● **Data supplied**
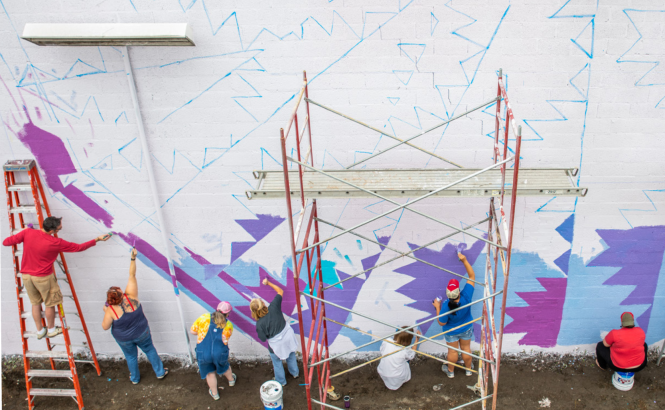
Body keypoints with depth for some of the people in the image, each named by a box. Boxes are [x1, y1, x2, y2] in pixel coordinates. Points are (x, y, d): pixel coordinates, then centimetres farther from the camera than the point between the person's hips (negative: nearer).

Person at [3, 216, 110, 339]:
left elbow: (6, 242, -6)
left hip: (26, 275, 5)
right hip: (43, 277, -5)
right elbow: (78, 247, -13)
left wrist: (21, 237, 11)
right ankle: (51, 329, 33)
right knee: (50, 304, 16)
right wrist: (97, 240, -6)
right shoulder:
---
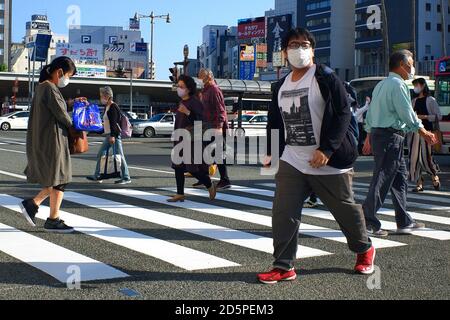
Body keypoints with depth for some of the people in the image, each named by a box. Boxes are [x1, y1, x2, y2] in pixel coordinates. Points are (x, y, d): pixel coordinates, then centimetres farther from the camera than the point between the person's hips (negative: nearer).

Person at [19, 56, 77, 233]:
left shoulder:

● **Activity**
Respond with nothing but the number of lines in the data above that include the word "left".

● **Solution for this problem**
4